* **Exercise requirements**:
Translate this sentence from the Nasty 1 article into Spanish: "The study's lead author Jon Mauerhan of the University of California said that the disk-like structure could be evidence of a Wolf-Rayet star forming from a binary interaction."

Scientists have observed odd features present in a supermassive star in our galaxy that they have somewhat appropriately dubbed Nasty 1.
It was in fact first clocked decades ago, when astroboffins believed they had found a Wolf-Rayet star – a rare type of hot, cosmic beast that grows huge in its old age as it starts to run out of hydrogen.
However, astronomers, who used NASA's Hubble Space Telescope, said the kind of "weird" behaviour displayed by Nasty 1 – which derived its name from its catalogue moniker of NaST1 – had never been seen before in our Milky Way galaxy.
"We're finding that it is hard to form all the Wolf-Rayet stars we observe by the traditional wind mechanism, because mass loss isn't as strong as we used to think," Nathan Smith of the University of Arizona said.
"Mass exchange in binary systems seems to be vital to account for Wolf-Rayet stars and the supernovae they make, and catching binary stars in this short-lived phase will help us understand this process."
The study's lead author Jon Mauerhan of the University of California said that the disk-like structure could be evidence of a Wolf-Rayet star forming from a binary interaction.
The scientists were surprised to discover Nasty 1's peculiar "pancake-shaped disk of gas encircling the star," which is believed to be roughly 2 trillion miles wide.

* **Information provided**:
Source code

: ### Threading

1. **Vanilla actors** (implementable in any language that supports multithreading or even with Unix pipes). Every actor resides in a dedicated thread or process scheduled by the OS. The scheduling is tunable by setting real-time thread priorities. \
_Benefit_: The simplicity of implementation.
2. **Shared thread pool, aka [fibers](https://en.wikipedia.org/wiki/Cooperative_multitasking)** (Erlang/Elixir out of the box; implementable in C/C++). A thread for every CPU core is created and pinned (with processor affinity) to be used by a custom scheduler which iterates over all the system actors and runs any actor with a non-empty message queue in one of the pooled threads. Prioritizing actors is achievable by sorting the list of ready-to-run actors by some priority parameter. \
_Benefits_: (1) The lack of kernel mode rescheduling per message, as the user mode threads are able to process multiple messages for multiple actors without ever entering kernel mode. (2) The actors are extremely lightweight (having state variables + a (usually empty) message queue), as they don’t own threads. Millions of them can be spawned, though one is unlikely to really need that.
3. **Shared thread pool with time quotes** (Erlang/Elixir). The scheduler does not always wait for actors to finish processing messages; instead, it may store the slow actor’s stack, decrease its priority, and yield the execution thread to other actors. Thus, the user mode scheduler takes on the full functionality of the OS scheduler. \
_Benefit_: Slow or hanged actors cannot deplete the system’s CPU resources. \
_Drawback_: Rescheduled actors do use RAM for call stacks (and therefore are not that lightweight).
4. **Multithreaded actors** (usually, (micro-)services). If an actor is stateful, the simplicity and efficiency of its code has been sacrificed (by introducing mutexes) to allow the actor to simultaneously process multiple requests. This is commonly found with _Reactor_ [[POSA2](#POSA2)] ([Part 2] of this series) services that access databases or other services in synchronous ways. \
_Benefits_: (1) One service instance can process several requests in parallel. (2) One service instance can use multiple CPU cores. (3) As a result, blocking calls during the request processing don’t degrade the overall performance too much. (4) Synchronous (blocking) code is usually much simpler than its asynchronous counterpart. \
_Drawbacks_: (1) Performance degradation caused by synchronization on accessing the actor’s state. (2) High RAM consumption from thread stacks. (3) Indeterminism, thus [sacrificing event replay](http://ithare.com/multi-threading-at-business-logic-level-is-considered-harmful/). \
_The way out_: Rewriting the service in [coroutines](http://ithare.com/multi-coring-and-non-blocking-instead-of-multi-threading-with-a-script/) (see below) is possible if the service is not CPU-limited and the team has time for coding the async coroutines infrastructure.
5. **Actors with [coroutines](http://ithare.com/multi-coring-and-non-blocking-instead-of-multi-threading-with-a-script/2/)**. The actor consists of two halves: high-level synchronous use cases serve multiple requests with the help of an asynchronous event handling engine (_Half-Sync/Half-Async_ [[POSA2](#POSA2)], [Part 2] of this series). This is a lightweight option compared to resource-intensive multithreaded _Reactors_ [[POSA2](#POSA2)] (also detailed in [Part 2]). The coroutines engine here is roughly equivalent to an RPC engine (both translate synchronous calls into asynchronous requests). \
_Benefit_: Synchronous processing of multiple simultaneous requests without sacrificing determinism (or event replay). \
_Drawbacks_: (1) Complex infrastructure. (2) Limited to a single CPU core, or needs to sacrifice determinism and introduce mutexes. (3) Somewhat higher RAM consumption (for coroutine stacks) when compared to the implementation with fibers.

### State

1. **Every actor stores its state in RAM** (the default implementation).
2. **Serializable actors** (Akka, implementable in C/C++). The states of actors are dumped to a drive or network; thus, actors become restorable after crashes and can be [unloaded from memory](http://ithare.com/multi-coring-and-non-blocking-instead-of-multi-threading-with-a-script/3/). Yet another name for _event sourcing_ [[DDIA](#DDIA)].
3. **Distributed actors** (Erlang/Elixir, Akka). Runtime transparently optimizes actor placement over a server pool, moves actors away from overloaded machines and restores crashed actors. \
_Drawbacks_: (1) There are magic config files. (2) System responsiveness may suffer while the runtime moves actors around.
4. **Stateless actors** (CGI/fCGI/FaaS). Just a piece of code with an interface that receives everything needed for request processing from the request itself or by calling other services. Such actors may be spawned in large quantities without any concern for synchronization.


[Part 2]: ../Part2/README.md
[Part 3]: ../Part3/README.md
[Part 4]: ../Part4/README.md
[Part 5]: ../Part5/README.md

* **Solution for this problem**:
El autor principal del estudio, Jon Mauerhan, de la Universidad de California, dijo que la estructura en forma de disco podría ser evidencia de una estrella Wolf-Rayet que se forma a partir de una interacción binaria.